Als erstes solltest du dir klar machen, das JavaScript NICHT Java ist 
Vielleicht kann dir hier trotzdem jemand helfen, aber allgemein wäre es vermutlich sinnvoller in einem JavaScript Forum zu fragen.

edit: Da war ich wohl mit meiner Antwort zu spät


----------



## Blueflashed (6. Dez 2016)

UPS, da bröselt sovieles auf mich ein, dass ich glatt schon solche Fehler einbringe 

Danke euch Beiden


----------



## Thallius (6. Dez 2016)

Tut mir leid wenn ich dich enttäuschen muss aber das was du da vorhast ist nun einmal nicht trivial. Und durch das zusammen kopieren von Tutorials ohne die Grundlagen von JS zu kennen und dazu gehört auch das man erstmal weiß wie man Webseiten debugged, wird dir das auch nicht gelingen.

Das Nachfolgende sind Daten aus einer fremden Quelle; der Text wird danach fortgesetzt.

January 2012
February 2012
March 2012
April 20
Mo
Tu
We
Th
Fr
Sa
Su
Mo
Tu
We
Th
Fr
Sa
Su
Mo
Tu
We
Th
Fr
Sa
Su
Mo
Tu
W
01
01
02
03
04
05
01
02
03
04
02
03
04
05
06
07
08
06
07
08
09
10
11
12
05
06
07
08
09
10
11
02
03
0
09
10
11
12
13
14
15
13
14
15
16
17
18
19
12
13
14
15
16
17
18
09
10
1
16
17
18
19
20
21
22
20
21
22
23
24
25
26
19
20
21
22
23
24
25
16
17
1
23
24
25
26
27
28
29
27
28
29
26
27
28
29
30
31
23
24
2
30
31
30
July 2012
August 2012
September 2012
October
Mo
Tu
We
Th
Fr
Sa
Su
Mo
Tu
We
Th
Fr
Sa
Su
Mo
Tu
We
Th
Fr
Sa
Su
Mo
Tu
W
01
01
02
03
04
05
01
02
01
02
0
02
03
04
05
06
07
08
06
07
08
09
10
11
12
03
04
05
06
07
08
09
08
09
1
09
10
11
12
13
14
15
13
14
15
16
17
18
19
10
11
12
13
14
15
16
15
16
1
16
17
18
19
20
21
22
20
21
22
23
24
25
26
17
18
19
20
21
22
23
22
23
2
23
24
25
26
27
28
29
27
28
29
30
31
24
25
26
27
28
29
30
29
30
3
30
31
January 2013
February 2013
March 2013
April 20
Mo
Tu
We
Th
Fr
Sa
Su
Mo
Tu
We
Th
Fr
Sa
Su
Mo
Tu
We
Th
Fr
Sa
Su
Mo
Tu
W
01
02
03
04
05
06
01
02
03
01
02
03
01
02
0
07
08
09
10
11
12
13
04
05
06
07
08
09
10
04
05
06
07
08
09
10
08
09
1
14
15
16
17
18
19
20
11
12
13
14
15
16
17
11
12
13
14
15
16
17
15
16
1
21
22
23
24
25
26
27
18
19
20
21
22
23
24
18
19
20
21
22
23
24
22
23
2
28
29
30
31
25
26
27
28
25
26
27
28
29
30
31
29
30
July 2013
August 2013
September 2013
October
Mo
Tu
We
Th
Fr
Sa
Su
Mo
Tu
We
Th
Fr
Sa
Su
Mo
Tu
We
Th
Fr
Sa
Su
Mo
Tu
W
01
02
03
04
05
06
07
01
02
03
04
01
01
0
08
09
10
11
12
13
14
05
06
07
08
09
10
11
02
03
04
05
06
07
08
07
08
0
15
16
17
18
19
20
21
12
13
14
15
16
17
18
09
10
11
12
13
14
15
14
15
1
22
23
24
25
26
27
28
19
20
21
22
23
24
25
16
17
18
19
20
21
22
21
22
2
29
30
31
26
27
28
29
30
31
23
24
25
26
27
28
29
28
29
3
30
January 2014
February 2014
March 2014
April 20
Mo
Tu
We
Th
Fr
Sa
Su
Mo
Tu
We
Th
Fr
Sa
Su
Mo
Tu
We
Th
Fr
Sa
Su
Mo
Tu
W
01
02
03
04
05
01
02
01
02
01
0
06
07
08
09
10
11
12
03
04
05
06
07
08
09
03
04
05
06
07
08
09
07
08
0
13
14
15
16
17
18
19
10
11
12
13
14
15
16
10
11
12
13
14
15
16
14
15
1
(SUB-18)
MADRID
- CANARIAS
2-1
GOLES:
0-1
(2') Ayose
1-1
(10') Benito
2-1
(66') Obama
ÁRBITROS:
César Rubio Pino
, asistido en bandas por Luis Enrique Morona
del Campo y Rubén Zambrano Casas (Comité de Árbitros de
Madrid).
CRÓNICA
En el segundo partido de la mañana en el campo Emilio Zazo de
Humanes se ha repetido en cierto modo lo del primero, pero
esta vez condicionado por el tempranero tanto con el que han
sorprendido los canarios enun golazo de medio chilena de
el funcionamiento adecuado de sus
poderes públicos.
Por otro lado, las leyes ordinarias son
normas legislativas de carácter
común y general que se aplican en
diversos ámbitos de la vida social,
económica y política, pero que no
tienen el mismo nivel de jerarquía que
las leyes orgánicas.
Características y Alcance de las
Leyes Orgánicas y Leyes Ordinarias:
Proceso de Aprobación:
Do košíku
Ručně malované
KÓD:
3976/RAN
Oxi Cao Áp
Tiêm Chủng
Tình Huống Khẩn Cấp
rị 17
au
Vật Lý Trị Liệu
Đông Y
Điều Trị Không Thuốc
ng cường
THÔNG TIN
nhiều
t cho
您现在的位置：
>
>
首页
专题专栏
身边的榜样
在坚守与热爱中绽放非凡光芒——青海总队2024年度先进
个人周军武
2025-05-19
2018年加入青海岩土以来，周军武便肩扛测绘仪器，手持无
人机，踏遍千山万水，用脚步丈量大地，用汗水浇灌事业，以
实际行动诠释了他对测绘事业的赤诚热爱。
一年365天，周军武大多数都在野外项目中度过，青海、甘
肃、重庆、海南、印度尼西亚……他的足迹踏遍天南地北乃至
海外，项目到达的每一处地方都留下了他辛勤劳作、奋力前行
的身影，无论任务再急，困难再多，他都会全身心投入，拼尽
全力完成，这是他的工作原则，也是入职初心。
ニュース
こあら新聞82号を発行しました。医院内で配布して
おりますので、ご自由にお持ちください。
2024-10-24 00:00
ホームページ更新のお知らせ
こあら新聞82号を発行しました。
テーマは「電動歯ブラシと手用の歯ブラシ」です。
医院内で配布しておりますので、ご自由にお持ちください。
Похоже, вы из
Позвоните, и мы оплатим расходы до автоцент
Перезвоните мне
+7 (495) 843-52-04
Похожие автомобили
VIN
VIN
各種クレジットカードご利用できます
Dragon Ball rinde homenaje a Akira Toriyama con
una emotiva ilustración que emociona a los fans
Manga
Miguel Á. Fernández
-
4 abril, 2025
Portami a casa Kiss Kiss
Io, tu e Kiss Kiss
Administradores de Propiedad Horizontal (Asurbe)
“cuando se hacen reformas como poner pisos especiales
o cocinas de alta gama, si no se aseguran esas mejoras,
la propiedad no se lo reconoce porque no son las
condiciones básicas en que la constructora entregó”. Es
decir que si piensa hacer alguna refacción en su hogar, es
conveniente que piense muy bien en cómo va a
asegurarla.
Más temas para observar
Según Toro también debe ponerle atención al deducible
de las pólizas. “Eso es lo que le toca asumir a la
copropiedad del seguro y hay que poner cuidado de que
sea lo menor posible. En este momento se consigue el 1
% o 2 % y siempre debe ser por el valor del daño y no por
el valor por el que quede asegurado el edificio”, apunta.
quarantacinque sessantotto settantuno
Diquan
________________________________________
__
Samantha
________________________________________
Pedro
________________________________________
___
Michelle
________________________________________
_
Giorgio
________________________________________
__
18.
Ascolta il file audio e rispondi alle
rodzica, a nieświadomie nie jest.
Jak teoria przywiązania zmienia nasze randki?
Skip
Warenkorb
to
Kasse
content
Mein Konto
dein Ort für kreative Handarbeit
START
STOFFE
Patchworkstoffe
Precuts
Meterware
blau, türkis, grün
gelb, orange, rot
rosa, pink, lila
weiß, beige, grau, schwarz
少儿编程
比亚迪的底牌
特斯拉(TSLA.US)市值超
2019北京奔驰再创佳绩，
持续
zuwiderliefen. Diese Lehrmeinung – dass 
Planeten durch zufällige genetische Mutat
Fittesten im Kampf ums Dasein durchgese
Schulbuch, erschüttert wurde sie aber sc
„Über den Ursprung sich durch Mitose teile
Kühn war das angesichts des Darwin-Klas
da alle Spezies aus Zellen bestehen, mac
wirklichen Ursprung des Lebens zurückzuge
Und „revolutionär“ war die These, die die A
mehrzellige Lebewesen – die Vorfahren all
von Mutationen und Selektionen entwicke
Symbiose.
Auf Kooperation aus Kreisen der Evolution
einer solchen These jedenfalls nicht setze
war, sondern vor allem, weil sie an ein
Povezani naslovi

Du solltest dir also erstmal ein Buch über HTML und JS besorgen und von ganz vorne anfangen und erst einmal kleine Projekte machen. Aber dafür braucht es viel Zeit....

Claus


----------



## thecain (6. Dez 2016)

Die Fehlermeldung wäre noch interessant, der Code an sich, sieht ja nicht so kompliziert aus, wenn das Model auch wirklich mit ThreeJS kompatibel ist.


----------



## Blueflashed (7. Dez 2016)

Eben @thecain, es gibt diverse tutorials, alle unterschiedlich aber überwiegend mit three.js. Das Model wurde aus Blender ins .json Format exportiert.
Die Fehler die ich erhalte sind ein weißen Browserfenster und folgende Meldungen in der Konsole

ReferenceError: THREE is not defined[Weitere Informationen]  TrackballControls.js:8:1
   <anonym> file:///C:/Users/Maurizio/Desktop/Neuer%20Ordner/js/TrackballControls.js:8:1
SyntaxError: import declarations may only appear at top level of a module  JSONLoader.js:1
SyntaxError: expected expression, got keyword 'var'[Weitere Informationen]  index.html:13:2
ReferenceError: onLoad is not defined[Weitere Informationen]  index.html:1:1
   onload

Hier noch der Link zum Tut, aus dem ich diesen Script habe (die anderen Tuts waren wie gesagt teilweise anders, teilweise ähnlich aufgebaut aber mit three.js)
http://www.semayjohnston.com/example.html#


----------



## thecain (7. Dez 2016)

Blueflashed hat gesagt.:


> function initScene()


Da fehlt auf jeden Fall eine öffnende klammer (Auch im Tutorial Code)


----------